In 1997 the Toyota Prius was introduced to the Japanese market with first-year sales were nearly 18,000.

Today Toyota still leads with Hybrid technology using a more efficient system called Series Parallel that allows the car to operate for a while solely on electric motors.

So what is Hybrid – how does it work?

In a nutshell a hybrid vehicle is one that uses 2 fuel sources and 2 engines - an internal combustion engine and a battery driven electric motor. So how does Hybrid differ from electric vehicles and what are its advantages and disadvantage – if any?

Toyota’s exclusive Hybrid Synergy Drive® is a full Hybrid System. It uses two motors in harmony with each other - a battery-powered electric motor and a petrol-driven combustion engine. Unlike the motors in many other hybrid cars, both the petrol and the electric motors in the Hybrid Synergy Drive® system can power the car alone or in combination.

Hybrid Synergy Drive® delivers remarkable fuel efficiency without compromising performance. The battery is kept charged through normal driving and recaptured energy from braking and deceleration, it provides all the power the electric motor will ever need, without ever plugging into the mains. This results in maximum performance with a lot of power at ones disposal along with minimum emissions and incredible fuel efficiency.

And the batteries? Well Toyota have replaced just 2 batteries from half a million produced. Many Hybrid Camrys have traveled over 3 million kilometres with no need to replace batteries. 

Toyota guarantees its hybrid batteries for 180,000 kilometres or 8 years. The only disadvantage from a driver’s point of view is that the battery pod takes up some room behind the back seat and some of the boot space which reduces the cargo area by a small percentage. And hybrid vehicles will typically cost more than a conventional petrol car, e.g. for the Camry the price is around $3500 more but the fuel savings can pay for this in the next few years depending on your driving situation especially when fuel prices reach the high end of the price cycles.

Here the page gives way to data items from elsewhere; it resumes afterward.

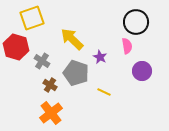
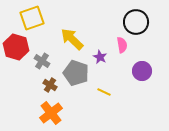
pink semicircle: moved 5 px left, 1 px up
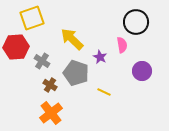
red hexagon: rotated 20 degrees counterclockwise
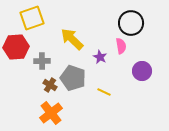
black circle: moved 5 px left, 1 px down
pink semicircle: moved 1 px left, 1 px down
gray cross: rotated 35 degrees counterclockwise
gray pentagon: moved 3 px left, 5 px down
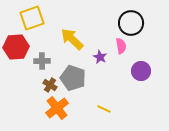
purple circle: moved 1 px left
yellow line: moved 17 px down
orange cross: moved 6 px right, 5 px up
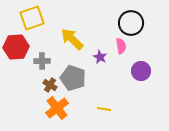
yellow line: rotated 16 degrees counterclockwise
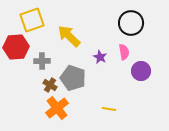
yellow square: moved 2 px down
yellow arrow: moved 3 px left, 3 px up
pink semicircle: moved 3 px right, 6 px down
yellow line: moved 5 px right
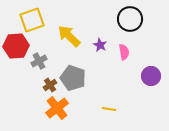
black circle: moved 1 px left, 4 px up
red hexagon: moved 1 px up
purple star: moved 12 px up
gray cross: moved 3 px left; rotated 28 degrees counterclockwise
purple circle: moved 10 px right, 5 px down
brown cross: rotated 24 degrees clockwise
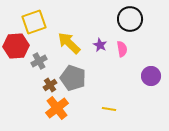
yellow square: moved 2 px right, 2 px down
yellow arrow: moved 7 px down
pink semicircle: moved 2 px left, 3 px up
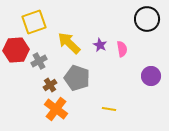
black circle: moved 17 px right
red hexagon: moved 4 px down
gray pentagon: moved 4 px right
orange cross: moved 1 px left, 1 px down; rotated 15 degrees counterclockwise
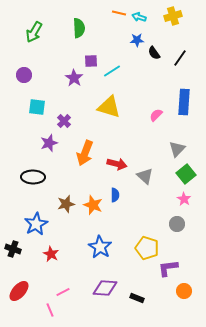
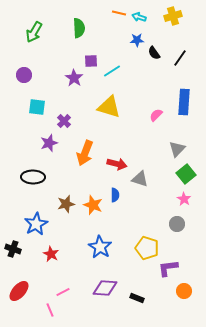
gray triangle at (145, 176): moved 5 px left, 3 px down; rotated 24 degrees counterclockwise
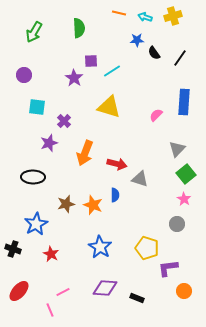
cyan arrow at (139, 17): moved 6 px right
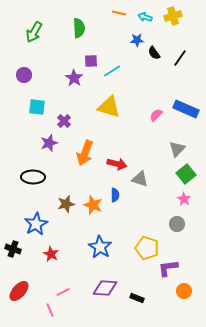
blue rectangle at (184, 102): moved 2 px right, 7 px down; rotated 70 degrees counterclockwise
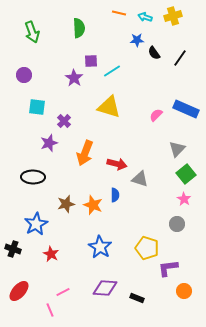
green arrow at (34, 32): moved 2 px left; rotated 50 degrees counterclockwise
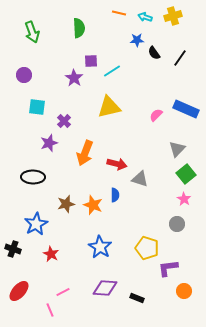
yellow triangle at (109, 107): rotated 30 degrees counterclockwise
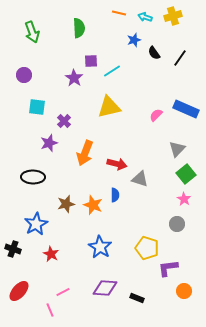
blue star at (137, 40): moved 3 px left; rotated 16 degrees counterclockwise
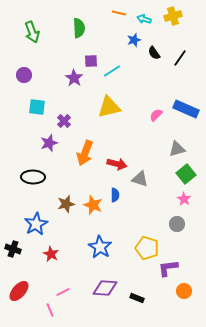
cyan arrow at (145, 17): moved 1 px left, 2 px down
gray triangle at (177, 149): rotated 30 degrees clockwise
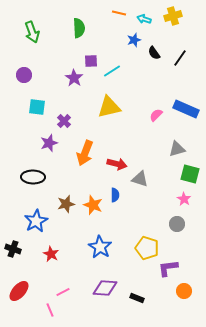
green square at (186, 174): moved 4 px right; rotated 36 degrees counterclockwise
blue star at (36, 224): moved 3 px up
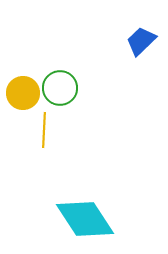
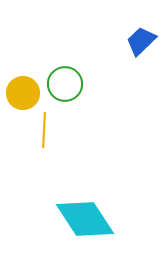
green circle: moved 5 px right, 4 px up
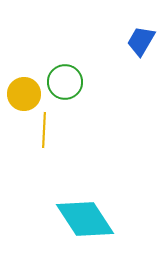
blue trapezoid: rotated 16 degrees counterclockwise
green circle: moved 2 px up
yellow circle: moved 1 px right, 1 px down
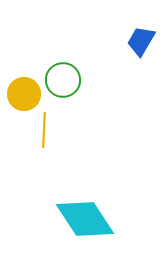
green circle: moved 2 px left, 2 px up
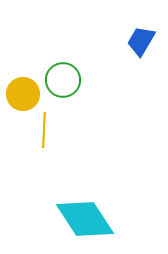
yellow circle: moved 1 px left
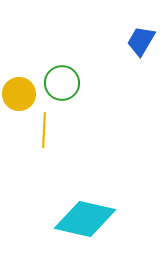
green circle: moved 1 px left, 3 px down
yellow circle: moved 4 px left
cyan diamond: rotated 44 degrees counterclockwise
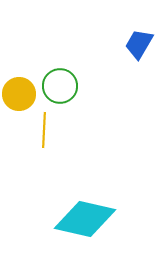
blue trapezoid: moved 2 px left, 3 px down
green circle: moved 2 px left, 3 px down
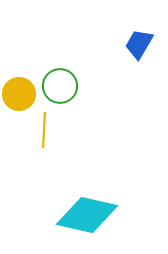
cyan diamond: moved 2 px right, 4 px up
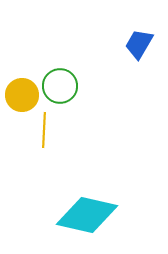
yellow circle: moved 3 px right, 1 px down
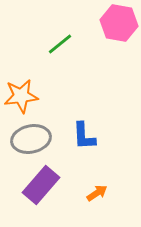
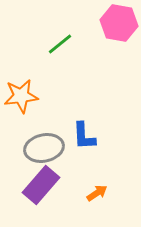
gray ellipse: moved 13 px right, 9 px down
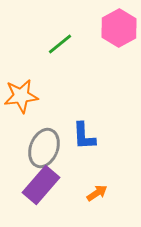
pink hexagon: moved 5 px down; rotated 21 degrees clockwise
gray ellipse: rotated 57 degrees counterclockwise
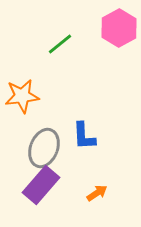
orange star: moved 1 px right
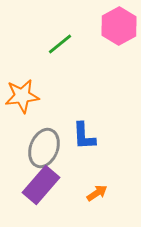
pink hexagon: moved 2 px up
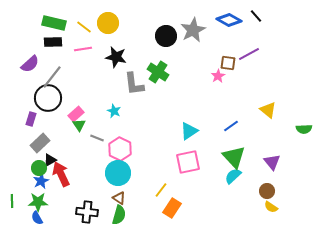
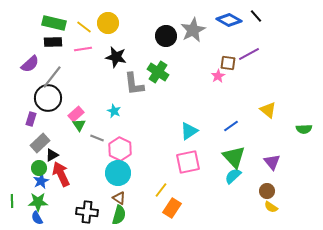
black triangle at (50, 160): moved 2 px right, 5 px up
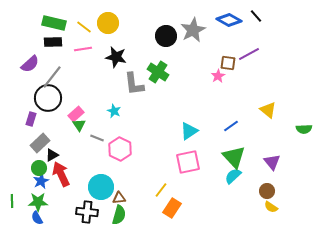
cyan circle at (118, 173): moved 17 px left, 14 px down
brown triangle at (119, 198): rotated 40 degrees counterclockwise
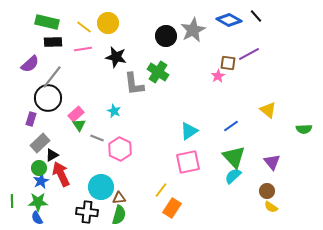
green rectangle at (54, 23): moved 7 px left, 1 px up
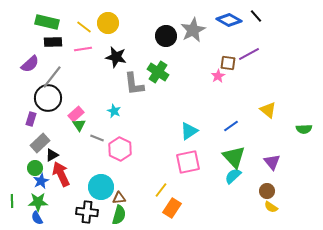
green circle at (39, 168): moved 4 px left
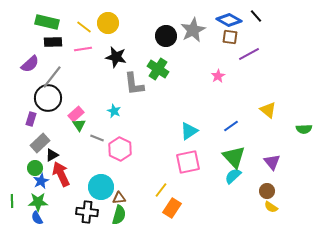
brown square at (228, 63): moved 2 px right, 26 px up
green cross at (158, 72): moved 3 px up
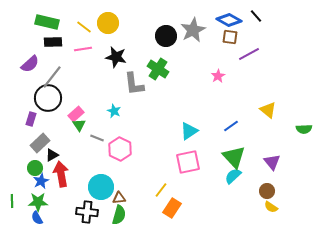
red arrow at (61, 174): rotated 15 degrees clockwise
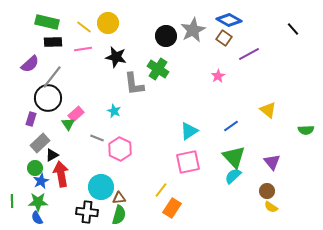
black line at (256, 16): moved 37 px right, 13 px down
brown square at (230, 37): moved 6 px left, 1 px down; rotated 28 degrees clockwise
green triangle at (79, 125): moved 11 px left, 1 px up
green semicircle at (304, 129): moved 2 px right, 1 px down
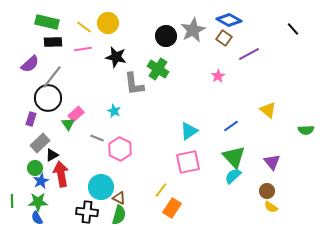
brown triangle at (119, 198): rotated 32 degrees clockwise
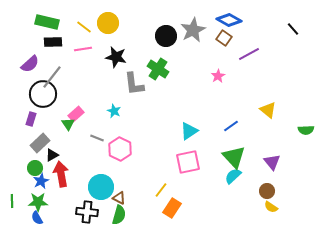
black circle at (48, 98): moved 5 px left, 4 px up
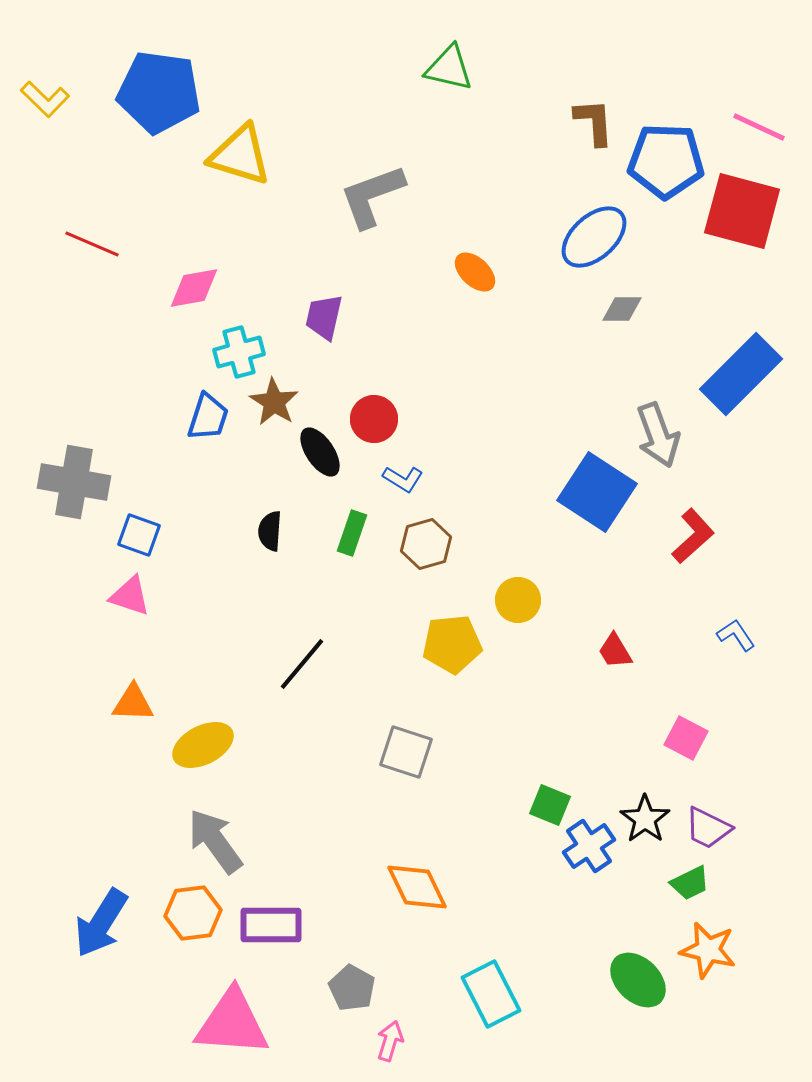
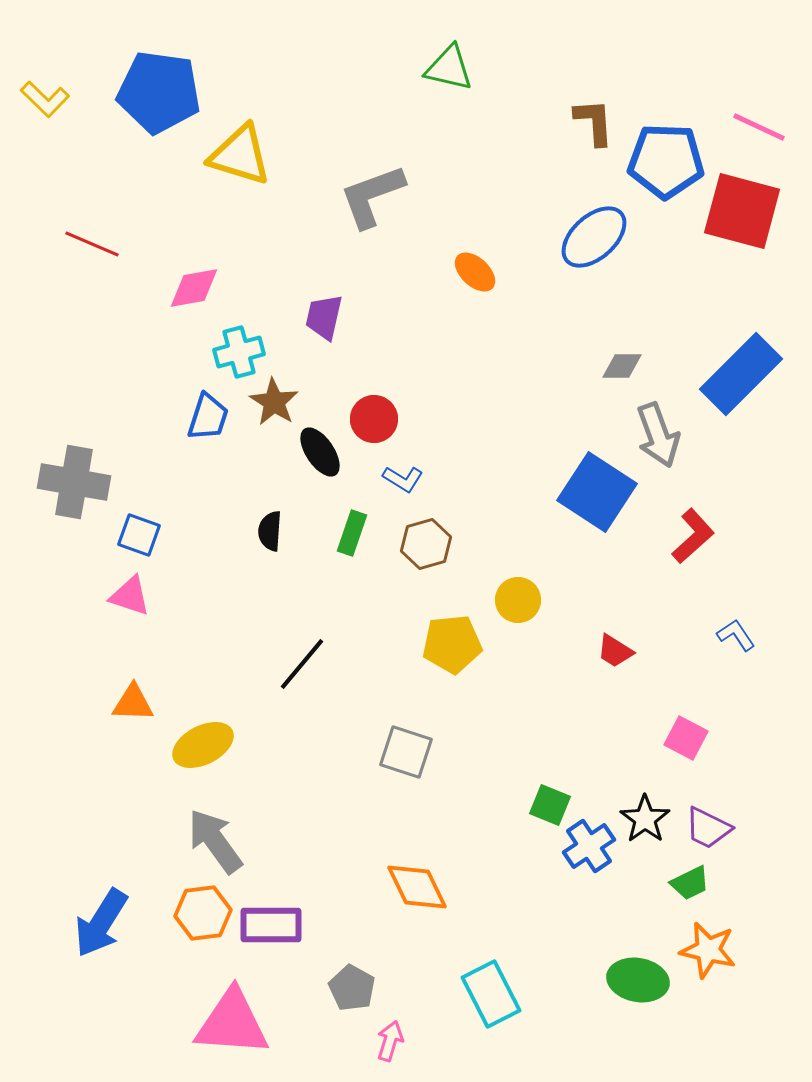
gray diamond at (622, 309): moved 57 px down
red trapezoid at (615, 651): rotated 27 degrees counterclockwise
orange hexagon at (193, 913): moved 10 px right
green ellipse at (638, 980): rotated 34 degrees counterclockwise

So why would you buy a hybrid vehicle?

There's no difference in comfort between a hybrid and the petrol-powered car parked in your garage — it accelerates just as quickly and cruises just as fast on the highway, it handles just as smoothly and are just as safe to drive. Well, there is one difference: Hybrids are super-quiet — sometimes you can't tell whether the engine is running or not! When power is not needed when stopped at a red light or in bumper-to-bumper traffic, the engine completely shuts down and revs up again when you press on the accelerator, meaning you don't waste gas or emit pollutants. 

Because the petrol engine componet of a hybrid car runs much less than a nornal car you will need less maintenace and the engine will last longer. Your trips to the petrol station will be much less often and we all know how we try to avoid the petrol station run! 

Hybrid cars climb hills really well. As it's torque, not horsepower that helps a car to climb a steep hil, the electric motors in hybrid cars produce a lot of it. Hybrids often feature continuously variable transmissions that allow the engine to operate at the optimal number of revolutions per minute (RPMs) when climbing under full power. This is impossible with conventional transmissions that typically operate with four, five, or six speeds.

Hybrids are still the most financially conscious way to buy some kinds of cars, even aside from high-mindedly doing your part for the Earth.

The future of Hybrid and electric vehicles is set to be very robust as the petrol and diesel engines slowly become uneconomic and threatening our enjoyment.

Toyota Australia are about to release the Corolla Hatch Hybrid (April 2016). We also hear rumors that the RAV4 and other models in the future may offer hybrid variants as well.